● Task to carry out
Can you extend the forum thread about Mrs Scar's sourdough cinnamon raisin knot, picking up right after its last line?

● Extracted text
= = =

# Mrs Scar's Sourdough Cinnamon Rasin Knot



## scarbelly (Jan 27, 2010)

Here is some really good Cinamon Rasin Mrs Scar did 
Waiting for the dough to rise


Getting ready for the oven just after braiding and getting the egg wash



Just out of the oven and smelling oh so good 



A little slice of heaven 



thanks for looking


----------



## the dude abides (Jan 27, 2010)

That's some good looking bread.  You'd better hang on to Mrs. Scar!


----------



## werdwolf (Jan 27, 2010)

I think I can smell that.  MMMM good!


----------



## DanMcG (Jan 27, 2010)

very nice lookin stuff, my compliments to Ms. Scarbelly


----------



## scarbelly (Jan 27, 2010)

Next month is 25 years and I tell everyone she was happy at least one of them but not all in the same year!


----------



## mballi3011 (Jan 27, 2010)

Well Mr. I want you to run right over there to Mrs Scars and pat her all apondthe back and shoulders that is some really awesome lookin bread there.


----------



## bassman (Jan 27, 2010)

= = =

● Listed entries

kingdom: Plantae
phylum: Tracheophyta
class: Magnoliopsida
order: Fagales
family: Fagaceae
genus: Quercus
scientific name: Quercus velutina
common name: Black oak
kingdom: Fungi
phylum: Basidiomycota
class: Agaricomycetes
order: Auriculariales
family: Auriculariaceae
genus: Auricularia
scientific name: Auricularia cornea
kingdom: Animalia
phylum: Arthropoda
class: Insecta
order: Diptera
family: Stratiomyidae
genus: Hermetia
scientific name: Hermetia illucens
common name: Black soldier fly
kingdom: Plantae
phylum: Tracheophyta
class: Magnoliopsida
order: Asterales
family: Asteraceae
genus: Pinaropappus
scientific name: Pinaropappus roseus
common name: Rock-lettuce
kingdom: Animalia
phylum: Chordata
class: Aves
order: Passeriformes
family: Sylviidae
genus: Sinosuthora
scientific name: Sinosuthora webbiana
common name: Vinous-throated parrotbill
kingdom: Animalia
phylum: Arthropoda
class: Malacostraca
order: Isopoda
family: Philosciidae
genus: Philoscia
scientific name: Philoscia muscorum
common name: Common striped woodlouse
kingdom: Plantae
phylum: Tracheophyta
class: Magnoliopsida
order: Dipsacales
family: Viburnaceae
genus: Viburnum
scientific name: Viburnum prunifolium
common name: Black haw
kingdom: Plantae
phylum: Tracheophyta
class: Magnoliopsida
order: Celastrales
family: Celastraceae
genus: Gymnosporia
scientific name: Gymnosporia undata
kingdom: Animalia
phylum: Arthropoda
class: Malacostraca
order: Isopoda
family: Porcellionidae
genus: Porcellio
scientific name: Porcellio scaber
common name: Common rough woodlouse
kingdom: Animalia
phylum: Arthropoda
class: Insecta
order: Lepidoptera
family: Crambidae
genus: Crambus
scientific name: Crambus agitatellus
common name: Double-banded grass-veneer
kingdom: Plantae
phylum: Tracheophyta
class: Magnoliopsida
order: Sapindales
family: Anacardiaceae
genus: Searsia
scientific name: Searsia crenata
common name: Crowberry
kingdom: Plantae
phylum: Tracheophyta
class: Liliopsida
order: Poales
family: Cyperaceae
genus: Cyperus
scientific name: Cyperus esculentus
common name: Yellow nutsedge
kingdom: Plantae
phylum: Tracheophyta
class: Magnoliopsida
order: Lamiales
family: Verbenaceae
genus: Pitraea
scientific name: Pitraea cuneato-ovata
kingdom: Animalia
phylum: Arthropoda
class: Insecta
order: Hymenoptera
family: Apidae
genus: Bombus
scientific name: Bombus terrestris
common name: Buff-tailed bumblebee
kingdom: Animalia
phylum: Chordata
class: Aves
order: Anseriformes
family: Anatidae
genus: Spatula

= = =

● Reply
Nice looking braid!  I really do love sourdough.  Thanks for posting.


----------



## chefrob (Jan 28, 2010)

that looks good..........maybe toasted with cream chz.


----------



## walle (Jan 28, 2010)

Man, that looks really good, Scar!  Give the Mrs's our compliments.
Tracey


----------



## mulepackin (Jan 28, 2010)

Ahhh, sourdough and cinnamon. Two great things that gotta go great together!


----------



## scarbelly (Jan 28, 2010)

I just had Mrs Scar read the thread and she thanks all of you for the encouragement and said " I gotta start baking some more"  Oh Dang for me!!! 

Thanks to all


----------



## beer-b-q (Jan 28, 2010)

Mr Scar tell Mrs Scar she can bake for me anytime...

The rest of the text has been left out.